Так что я знал, что делать: оперся правой рукой о руль мотоцикла, согнул левую ногу, обхватил лодыжку левой рукой и дернул вверх так, что каблук врезался в задницу. Кровь прыснула и потекла. Заштопать себя я не мог, а потому обвязал колено рубашкой, поднял мотоцикл и покатил дальше.
Поднявшись на борт, я снял повязку. Колено выглядело не слишком плохо и досаждало не слишком сильно. Мы бросили якорь, и пара старичков, дымя сигарами, расположились на корме. Я указал на колено и на ломаном испанском спросил у el capitan, можно ли плавать с такой открытой раной.
— El mar cura todo,[3] — ответил он.
Улыбка у него была чудесная: темно-желтые, цвета выдержанного вина, зубы, украшенные там и тут тускло сияющим золотом и обрамленные обветренным, пронизанным венами, морщинистым лицом, напоминающим вывешенные для сушки листья табака «мадуро».
Рыбы тоже были чудесные.
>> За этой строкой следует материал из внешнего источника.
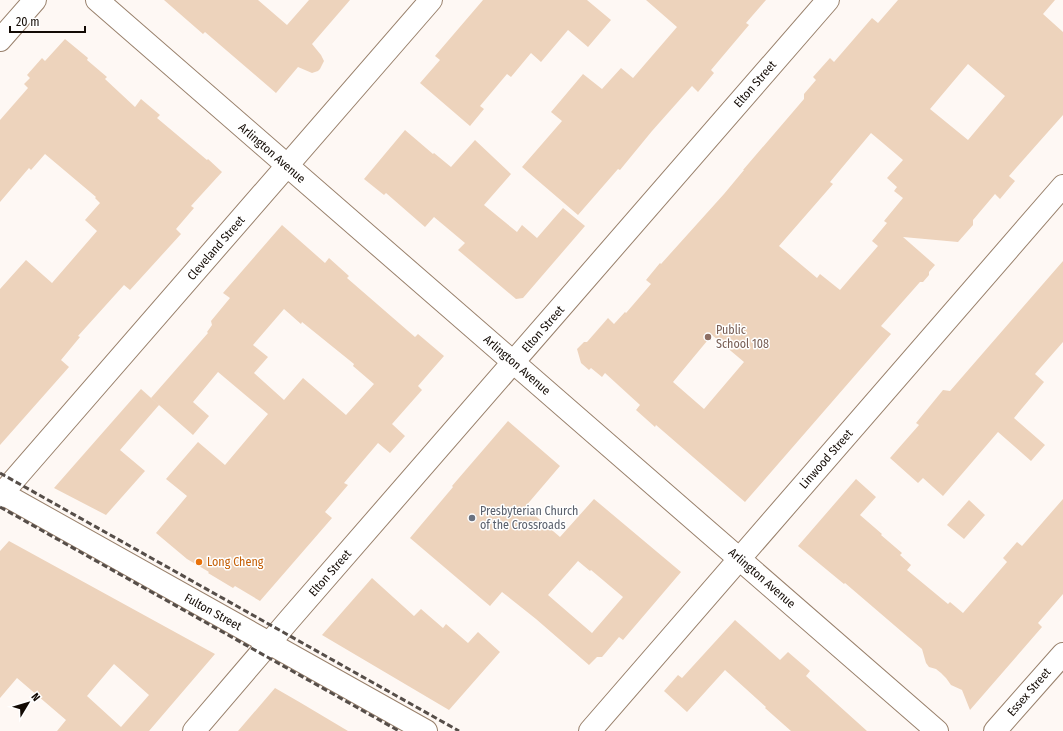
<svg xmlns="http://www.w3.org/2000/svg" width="1063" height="731" font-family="'Fira Sans Condensed',sans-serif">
  <rect width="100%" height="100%" fill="#fef8f4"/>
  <!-- building -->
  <path fill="#edd3bc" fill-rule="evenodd" d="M 164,0 L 258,0 L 287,25 L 309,0 L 350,0 L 312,44 L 321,55 L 324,61 L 320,69 L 318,71 L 312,73 L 298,67 L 276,93 L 205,32 L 203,34 Z
    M 483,0 L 587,0 L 611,20 L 588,47 L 568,30 L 541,62 L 531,53 L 511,77 L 507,74 L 480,106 L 484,109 L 470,126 L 420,83 L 440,60 L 435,56 Z
    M 646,0 L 766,0 L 746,23 L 749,25 L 711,70 L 714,73 L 698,92 L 692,86 L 652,131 L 620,170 L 618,169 L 578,215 L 522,167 L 562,121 L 551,112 L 583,74 L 602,89 L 621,68 L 633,78 L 677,27 Z
    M 898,0 L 1055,0 L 1043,14 L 1063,32 L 1063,115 L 1009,176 L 1015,181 L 1000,199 L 995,194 L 973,220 L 973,225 L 958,242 L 903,237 L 935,265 L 929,272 L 929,275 L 923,282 L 920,282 L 881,326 L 891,334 L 745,502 L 656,425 L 655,427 L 636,410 L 640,405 L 605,373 L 602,377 L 591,368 L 589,370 L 581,363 L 577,349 L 584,342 L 587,342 L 608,318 L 614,324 L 625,312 L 626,313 L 651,284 L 646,280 L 660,263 L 661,264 L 724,194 L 744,170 L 743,170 L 804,99 L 804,94 L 816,80 L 813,77 L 830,58 L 834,62 L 872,18 L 878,23 ZM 968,64 L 1005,96 L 968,140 L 930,109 ZM 871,133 L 903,160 L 887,178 L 897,187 L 894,191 L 903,198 L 884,221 L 887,223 L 872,241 L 878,246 L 840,290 L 820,274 L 817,278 L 779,246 L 833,184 L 830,182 ZM 712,335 L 744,362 L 704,409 L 673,382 Z
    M 65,39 L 88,58 L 87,60 L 107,77 L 105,79 L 135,107 L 141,99 L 160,115 L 157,118 L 207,160 L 208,159 L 222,172 L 191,206 L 194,208 L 176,229 L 181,234 L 130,290 L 124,285 L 78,336 L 80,337 L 61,360 L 69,367 L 0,445 L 0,289 L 26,260 L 52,283 L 97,231 L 85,220 L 100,203 L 95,198 L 96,197 L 45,154 L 31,170 L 29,168 L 0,202 L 0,120 L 28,88 L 24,84 L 30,78 L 27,75 L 42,58 L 45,61 Z
    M 405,130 L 433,154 L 434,153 L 451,167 L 475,140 L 511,174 L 484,205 L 517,232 L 522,225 L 537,238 L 563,208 L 585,226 L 523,298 L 516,299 L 458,250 L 465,243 L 434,217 L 425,227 L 386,193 L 384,195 L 364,179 Z
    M 282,225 L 325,263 L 329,258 L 349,276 L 347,278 L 415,337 L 418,334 L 444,356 L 418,386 L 422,390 L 392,424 L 405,436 L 390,453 L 378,443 L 344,483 L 348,485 L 325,512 L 332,518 L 260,601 L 235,586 L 233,588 L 208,573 L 209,572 L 187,559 L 156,533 L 187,496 L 166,479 L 198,442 L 225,465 L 268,414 L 218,372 L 193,402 L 209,416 L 193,435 L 151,398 L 208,333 L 207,332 L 212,325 L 211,321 L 230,298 L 223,293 ZM 284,309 L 301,324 L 302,322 L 354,364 L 353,366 L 374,384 L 346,415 L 303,378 L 284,400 L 254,373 L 268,357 L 253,345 Z
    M 1063,261 L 1063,342 L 1035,374 L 1044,382 L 1014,418 L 1045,445 L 1031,461 L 998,432 L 943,496 L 923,478 L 918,483 L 890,458 L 919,425 L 916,423 L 943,390 L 950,391 Z
    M 141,389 L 159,405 L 120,450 L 145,471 L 106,515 L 54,488 Z
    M 508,421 L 560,466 L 525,507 L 560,537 L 594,499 L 681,572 L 623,640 L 619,637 L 602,657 L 597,657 L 589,665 L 536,619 L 502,592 L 490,606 L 410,538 L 453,487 L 452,486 ZM 578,561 L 590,571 L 591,570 L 623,597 L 592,633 L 548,595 Z
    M 856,479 L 876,497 L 860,515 L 882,534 L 881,535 L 902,553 L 900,555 L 911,565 L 907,570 L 948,604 L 950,602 L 963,613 L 1007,562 L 1003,558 L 1017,542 L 1022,546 L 1063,499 L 1063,594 L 1038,623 L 1042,627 L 970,710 L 962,690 L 951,685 L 946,678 L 941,673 L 936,669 L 929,667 L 926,663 L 922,649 L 845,583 L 844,584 L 798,546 Z
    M 969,500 L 985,515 L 964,539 L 947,525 Z
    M 9,541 L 215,654 L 149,731 L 57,731 L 66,720 L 17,678 L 0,698 L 0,551 ZM 114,664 L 149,695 L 121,727 L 87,696 Z
    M 372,578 L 414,616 L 421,609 L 443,628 L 446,624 L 468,643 L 478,632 L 500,652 L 449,710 L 322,635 Z
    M 735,620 L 780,660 L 788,652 L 810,671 L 806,676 L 867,731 L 791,731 L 765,708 L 766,707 L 725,670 L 687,712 L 664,691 L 678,675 L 682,678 Z
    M 275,688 L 301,703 L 348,731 L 238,731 Z"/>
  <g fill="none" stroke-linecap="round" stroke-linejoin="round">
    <!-- minor casing -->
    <g stroke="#99816c" stroke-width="24">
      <path id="minor" d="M 97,0 L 937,731
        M 0,40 L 35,0
        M 0,496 L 431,0
        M 194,731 L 289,620 L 828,0
        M 590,731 L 1063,186
        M 995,731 L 1063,654"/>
    </g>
    <!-- tertiary casing -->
    <g stroke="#99816c" stroke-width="24">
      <path id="tertiary" d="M 0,492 L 426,731"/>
    </g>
    <!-- minor -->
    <use href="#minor" stroke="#fff" stroke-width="22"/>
    <!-- tertiary -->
    <use href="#tertiary" stroke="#fff" stroke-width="22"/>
    <!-- rail -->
    <path stroke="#564e49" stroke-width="3" stroke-dasharray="6 3" stroke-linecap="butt" d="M 0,473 L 459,731
      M 0,507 L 399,731"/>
  </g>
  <!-- markers -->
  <circle fill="#8d6e63" stroke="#fff" stroke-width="1.5" cx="708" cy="337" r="4"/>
  <circle fill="#6b7280" stroke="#fff" stroke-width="1.5" cx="472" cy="518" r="4"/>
  <circle fill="#e8710a" stroke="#fff" stroke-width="1.5" cx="199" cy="562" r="4"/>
  <g text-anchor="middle" stroke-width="3" stroke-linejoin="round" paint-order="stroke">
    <!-- street labels -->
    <g font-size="12" fill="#120a04" stroke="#fff">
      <text transform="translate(755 84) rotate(-49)" y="4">Elton Street</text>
      <text transform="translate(272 153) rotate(41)" y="4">Arlington Avenue</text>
      <text transform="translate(216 248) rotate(-49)" y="4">Cleveland Street</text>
      <text transform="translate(543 329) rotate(-49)" y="4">Elton Street</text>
      <text transform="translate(517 365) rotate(41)" y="4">Arlington Avenue</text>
      <text transform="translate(826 459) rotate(-49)" y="4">Linwood Street</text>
      <text transform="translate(330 573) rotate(-49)" y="4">Elton Street</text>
      <text transform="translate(762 578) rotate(41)" y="4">Arlington Avenue</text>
      <text transform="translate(213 612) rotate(29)" y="4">Fulton Street</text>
      <text transform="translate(1029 692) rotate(-49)" y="4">Essex Street</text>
    </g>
    <!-- education labels -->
    <g font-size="12" fill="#785e54" stroke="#fff" text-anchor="start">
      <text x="716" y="334">Public<tspan x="716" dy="14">School 108</tspan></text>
    </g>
    <!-- worship labels -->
    <g font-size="12" fill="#5b616d" stroke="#fff" text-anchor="start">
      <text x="480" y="515">Presbyterian Church<tspan x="480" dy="14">of the Crossroads</tspan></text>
    </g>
    <!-- food labels -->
    <g font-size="12" fill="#c56008" stroke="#fff" text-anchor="start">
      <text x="207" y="566">Long Cheng</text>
    </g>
  </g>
  <!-- north arrow -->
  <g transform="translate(28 703) rotate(52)" stroke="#ffffff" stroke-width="3" paint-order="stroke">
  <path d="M0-3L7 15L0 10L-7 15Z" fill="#120a04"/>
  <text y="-6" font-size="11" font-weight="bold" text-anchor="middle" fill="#120a04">N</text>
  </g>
  <!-- scale -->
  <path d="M10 26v6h75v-6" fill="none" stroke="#120a04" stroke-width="2"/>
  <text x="16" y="26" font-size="12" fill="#120a04" stroke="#ffffff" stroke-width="3" paint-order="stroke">20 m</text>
</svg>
Я блаженствовал, медленно проплывая между ними. Потом в молчаливой прозрачности подводного мира появилось несколько вполне заурядных на вид и скучных рыбешек. Струйка крови вытекла из моего колена, и я заметил, что эти заурядные на вид и скучные рыбешки собираются в нескольких ярдах от меня, там, где струйка крови растворялась, смешиваясь с водой. Почти одновременно с этим я понял, что заурядные на вид и скучные рыбки — это барракуды. Неспешный, прогулочный стиль был мгновенно позабыт. Я развернулся и заработал руками и ногами так, что море вскипело.